After the concert ended, the audience and performers alike went down to the pub and we gushed over contralto Alexandra Amerides’ vibrant eyeshadow. As expected, I ran into a great deal of the music queers from the Conservatorium. My queer peers, if you will. I guess it’s true; we do, in fact, all know each other.
The fact I was surrounded by the queer community at this concert was hugely significant. Being in a classical music space is often awkward for a card-carrying queer feminist like me. Classical music lags very far behind in terms of inclusivity across all areas of the industry, but especially composers and high-level organisers. Like, program one cis white woman’s music and suddenly you’re a revolutionary. In contrast, Compose Queer was a space where I felt welcome and at peace, both as a classical singer and as a queer person. However, part of this is because I am white… which leads me to my next point, and my only real issue with the concert.
In general, I am highly supportive of any initiative that platforms queer creators and puts money in their pocket. However, it was impossible to ignore that the vast majority of the audience, vocalists and composers appeared to be white. This issue is not exclusive to Compose Queer. Classical music in general is not great with racial inclusivity, not to mention the constant infighting within the queer community about just not being racist for once.
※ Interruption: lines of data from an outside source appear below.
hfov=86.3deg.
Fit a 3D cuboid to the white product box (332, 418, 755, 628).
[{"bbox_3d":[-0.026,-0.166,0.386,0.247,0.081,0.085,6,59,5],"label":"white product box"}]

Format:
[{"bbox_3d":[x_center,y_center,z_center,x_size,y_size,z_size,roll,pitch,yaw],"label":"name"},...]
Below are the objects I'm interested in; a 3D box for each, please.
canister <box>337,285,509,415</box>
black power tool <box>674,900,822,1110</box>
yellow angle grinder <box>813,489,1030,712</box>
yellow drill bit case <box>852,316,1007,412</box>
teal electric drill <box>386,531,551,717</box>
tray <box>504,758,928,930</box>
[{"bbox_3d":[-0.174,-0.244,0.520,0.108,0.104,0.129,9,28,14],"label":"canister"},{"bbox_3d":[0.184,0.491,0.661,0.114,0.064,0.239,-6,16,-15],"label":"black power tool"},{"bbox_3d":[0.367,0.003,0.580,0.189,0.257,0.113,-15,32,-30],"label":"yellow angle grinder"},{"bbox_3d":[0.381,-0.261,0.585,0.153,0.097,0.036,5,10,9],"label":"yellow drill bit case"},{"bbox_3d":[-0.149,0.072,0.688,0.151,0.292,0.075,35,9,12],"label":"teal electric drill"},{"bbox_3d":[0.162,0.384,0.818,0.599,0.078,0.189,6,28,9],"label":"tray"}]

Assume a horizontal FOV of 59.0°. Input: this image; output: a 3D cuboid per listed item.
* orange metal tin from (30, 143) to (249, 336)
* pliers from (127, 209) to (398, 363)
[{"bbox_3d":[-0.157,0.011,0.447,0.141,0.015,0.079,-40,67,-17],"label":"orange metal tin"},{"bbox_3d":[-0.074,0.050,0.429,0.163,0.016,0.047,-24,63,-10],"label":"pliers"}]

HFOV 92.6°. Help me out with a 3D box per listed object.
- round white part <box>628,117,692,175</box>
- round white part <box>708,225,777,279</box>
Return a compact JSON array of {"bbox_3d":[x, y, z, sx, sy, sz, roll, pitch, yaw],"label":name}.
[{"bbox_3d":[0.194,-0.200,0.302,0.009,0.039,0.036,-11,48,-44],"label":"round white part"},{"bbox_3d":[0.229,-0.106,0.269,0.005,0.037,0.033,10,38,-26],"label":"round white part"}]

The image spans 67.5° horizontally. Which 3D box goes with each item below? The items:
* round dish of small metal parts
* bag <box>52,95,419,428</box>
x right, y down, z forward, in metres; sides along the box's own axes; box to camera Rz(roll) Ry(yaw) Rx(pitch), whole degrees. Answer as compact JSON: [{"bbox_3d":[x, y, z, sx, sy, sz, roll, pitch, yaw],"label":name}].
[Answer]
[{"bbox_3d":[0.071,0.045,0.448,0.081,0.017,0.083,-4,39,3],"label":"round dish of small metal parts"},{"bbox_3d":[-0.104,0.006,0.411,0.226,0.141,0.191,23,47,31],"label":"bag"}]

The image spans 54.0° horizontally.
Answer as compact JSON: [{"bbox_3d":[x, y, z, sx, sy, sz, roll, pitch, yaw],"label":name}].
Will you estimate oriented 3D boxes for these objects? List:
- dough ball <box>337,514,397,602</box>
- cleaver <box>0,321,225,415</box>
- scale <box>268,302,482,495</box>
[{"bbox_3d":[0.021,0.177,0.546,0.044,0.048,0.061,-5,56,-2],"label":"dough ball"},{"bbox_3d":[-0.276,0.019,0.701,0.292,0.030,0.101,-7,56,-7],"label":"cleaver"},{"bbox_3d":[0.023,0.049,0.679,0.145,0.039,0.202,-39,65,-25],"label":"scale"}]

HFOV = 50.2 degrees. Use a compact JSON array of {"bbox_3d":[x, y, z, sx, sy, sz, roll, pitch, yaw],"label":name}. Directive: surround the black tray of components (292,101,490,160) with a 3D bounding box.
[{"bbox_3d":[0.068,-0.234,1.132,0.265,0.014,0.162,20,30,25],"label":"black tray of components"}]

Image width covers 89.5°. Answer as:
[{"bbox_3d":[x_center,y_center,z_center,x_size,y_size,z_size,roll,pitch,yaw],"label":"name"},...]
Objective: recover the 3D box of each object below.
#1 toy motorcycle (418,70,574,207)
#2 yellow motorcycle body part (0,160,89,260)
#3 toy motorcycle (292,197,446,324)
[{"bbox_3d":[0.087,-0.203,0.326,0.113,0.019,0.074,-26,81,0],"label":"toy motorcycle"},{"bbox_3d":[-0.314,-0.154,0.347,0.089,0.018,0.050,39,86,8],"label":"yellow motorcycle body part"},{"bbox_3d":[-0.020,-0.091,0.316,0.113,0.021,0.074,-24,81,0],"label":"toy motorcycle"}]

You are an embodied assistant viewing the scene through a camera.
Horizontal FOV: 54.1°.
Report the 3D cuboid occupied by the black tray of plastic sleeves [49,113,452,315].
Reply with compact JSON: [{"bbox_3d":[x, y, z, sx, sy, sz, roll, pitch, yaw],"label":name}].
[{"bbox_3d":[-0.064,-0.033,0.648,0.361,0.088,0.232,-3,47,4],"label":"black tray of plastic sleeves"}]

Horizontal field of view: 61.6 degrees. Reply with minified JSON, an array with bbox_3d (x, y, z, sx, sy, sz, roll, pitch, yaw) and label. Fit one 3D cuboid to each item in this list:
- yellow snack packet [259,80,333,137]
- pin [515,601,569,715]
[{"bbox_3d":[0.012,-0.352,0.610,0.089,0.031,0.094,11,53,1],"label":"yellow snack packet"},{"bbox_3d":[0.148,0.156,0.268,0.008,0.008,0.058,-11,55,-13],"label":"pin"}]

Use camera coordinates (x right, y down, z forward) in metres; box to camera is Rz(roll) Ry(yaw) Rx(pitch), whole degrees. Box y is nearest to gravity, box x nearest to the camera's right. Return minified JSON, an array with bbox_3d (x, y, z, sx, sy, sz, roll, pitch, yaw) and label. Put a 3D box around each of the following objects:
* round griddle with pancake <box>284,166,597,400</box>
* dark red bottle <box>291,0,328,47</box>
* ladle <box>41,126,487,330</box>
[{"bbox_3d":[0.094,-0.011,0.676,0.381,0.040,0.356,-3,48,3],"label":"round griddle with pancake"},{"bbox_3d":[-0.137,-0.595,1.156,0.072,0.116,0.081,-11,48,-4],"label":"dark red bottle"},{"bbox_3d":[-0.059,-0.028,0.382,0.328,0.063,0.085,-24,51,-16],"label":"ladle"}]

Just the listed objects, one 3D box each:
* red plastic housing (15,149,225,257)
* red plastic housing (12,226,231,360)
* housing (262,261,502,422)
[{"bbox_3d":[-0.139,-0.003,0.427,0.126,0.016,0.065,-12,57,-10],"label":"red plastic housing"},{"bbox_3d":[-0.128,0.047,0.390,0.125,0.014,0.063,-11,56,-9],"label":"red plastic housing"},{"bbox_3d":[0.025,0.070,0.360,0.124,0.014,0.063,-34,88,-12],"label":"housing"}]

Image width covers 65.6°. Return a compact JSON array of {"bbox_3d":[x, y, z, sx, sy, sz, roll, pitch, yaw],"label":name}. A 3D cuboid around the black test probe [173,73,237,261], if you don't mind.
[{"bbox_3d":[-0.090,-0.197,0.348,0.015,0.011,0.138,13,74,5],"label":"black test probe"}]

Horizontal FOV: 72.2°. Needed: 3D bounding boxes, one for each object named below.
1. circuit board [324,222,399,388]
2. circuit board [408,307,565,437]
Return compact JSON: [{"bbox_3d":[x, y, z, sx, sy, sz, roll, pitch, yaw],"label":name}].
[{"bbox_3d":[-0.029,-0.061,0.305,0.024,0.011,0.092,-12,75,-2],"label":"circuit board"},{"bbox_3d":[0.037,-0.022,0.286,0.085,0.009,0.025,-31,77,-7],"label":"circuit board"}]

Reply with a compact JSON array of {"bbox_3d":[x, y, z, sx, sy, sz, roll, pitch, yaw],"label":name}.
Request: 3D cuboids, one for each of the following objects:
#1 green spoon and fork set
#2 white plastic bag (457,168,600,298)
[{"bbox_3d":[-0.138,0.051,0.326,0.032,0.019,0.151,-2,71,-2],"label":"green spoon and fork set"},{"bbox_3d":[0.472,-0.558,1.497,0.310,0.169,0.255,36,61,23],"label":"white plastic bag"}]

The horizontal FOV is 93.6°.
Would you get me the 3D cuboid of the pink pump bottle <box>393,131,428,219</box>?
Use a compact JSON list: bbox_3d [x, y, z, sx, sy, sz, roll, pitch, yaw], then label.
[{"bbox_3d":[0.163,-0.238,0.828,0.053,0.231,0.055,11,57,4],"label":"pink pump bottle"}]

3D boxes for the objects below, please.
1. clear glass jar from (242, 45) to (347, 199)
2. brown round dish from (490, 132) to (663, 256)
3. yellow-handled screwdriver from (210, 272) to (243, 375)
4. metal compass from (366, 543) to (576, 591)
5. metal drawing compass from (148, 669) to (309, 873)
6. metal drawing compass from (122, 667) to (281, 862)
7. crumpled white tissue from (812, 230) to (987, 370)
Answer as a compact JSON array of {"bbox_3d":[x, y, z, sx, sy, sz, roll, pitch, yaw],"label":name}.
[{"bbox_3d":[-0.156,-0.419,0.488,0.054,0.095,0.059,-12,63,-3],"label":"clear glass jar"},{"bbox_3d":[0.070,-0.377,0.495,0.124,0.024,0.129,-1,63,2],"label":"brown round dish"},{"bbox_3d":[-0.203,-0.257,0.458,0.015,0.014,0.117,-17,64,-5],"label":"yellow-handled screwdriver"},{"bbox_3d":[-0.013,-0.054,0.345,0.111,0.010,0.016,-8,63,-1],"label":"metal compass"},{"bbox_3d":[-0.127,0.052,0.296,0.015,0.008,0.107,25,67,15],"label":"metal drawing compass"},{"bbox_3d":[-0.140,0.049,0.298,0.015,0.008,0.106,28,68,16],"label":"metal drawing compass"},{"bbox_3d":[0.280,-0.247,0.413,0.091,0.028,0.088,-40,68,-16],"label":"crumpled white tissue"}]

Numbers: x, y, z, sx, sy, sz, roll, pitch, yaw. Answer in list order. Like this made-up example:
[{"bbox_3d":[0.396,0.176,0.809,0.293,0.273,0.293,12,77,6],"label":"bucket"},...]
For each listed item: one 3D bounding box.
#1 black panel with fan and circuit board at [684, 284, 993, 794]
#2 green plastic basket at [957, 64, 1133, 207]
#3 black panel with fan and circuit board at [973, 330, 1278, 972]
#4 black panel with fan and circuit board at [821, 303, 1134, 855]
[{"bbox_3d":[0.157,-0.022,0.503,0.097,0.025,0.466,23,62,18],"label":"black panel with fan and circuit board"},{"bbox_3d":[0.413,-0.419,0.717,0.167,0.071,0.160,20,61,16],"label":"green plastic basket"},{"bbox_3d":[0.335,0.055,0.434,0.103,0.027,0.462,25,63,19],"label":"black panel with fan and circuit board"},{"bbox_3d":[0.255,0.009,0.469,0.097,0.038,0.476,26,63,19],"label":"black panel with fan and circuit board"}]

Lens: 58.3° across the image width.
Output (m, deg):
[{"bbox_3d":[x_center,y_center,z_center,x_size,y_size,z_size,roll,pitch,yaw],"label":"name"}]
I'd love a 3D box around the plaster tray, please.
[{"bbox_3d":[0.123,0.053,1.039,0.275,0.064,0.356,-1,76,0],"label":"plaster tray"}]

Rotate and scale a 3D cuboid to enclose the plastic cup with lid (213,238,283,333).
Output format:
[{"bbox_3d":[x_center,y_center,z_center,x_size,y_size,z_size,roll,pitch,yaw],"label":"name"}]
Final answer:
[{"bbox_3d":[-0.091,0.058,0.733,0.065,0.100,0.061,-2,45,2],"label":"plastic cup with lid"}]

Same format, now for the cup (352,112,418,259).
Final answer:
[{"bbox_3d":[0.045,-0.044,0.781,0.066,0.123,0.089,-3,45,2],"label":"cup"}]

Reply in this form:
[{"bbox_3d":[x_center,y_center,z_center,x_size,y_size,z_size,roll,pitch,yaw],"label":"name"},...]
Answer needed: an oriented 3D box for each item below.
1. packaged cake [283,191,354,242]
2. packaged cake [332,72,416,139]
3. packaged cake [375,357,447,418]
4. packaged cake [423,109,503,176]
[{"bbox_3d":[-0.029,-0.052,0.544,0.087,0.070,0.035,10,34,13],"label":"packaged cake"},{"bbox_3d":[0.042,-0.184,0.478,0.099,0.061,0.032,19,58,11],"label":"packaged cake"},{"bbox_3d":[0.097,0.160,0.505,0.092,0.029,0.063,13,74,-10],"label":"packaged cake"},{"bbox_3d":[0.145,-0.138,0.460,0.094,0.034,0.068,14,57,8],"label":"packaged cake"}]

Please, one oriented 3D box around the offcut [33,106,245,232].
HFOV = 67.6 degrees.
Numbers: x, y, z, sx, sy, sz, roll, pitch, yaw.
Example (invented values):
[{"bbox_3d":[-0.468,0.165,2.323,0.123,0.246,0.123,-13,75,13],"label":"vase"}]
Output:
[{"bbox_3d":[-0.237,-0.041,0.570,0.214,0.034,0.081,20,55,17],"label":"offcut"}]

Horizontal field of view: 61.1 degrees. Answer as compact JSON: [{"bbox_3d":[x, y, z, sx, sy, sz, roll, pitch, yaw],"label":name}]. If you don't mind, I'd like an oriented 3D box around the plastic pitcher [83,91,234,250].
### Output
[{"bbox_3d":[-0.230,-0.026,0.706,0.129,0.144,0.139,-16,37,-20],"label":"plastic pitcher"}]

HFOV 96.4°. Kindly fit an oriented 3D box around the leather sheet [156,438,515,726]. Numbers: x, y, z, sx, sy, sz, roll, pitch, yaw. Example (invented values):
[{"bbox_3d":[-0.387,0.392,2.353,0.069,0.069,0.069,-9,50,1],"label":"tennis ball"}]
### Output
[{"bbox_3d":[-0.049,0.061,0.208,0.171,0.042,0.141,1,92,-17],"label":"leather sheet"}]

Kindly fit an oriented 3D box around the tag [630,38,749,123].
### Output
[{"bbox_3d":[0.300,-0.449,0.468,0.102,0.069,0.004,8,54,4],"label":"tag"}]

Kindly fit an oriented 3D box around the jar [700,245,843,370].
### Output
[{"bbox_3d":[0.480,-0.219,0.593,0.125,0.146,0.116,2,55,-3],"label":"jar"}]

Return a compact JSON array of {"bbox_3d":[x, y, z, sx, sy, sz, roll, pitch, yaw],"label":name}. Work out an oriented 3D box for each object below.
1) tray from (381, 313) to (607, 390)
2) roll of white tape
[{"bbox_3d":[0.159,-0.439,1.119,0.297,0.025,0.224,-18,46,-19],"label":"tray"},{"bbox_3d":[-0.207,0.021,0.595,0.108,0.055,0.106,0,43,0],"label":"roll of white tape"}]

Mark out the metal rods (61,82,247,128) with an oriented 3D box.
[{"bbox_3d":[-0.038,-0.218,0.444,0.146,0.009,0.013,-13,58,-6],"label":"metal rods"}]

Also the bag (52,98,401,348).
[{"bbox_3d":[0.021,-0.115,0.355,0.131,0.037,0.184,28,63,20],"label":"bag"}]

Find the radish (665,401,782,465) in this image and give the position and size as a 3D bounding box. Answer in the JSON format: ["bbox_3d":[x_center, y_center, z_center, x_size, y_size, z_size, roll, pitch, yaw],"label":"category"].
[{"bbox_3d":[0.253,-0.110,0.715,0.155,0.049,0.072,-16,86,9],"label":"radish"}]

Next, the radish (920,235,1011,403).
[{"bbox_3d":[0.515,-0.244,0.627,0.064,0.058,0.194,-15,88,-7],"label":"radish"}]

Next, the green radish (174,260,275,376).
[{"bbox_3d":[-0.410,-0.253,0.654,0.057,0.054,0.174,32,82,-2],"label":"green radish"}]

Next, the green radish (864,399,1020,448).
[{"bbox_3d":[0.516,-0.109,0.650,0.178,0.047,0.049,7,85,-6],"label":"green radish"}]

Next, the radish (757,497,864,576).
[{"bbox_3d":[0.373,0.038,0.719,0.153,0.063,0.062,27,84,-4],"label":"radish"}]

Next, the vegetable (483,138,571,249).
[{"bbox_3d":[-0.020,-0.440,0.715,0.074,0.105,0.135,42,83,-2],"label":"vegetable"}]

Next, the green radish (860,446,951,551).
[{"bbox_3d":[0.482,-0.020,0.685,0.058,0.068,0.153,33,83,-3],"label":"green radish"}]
I would not expect a singular group to fix every problem in the classical music world. However, I hope that future measures can be taken to improve accessibility for People of Colour, both as creators and audience members.
In all, Compose Queer is a wonderful initiative that has resulted in a beautiful concert. I felt more at home here than I do in most concerts, because they weren’t just programming the same dead white cisgender men over and over again. Divisi has made an important contribution to the industry, and to these individual queer composers, and I am excited to see what they do next.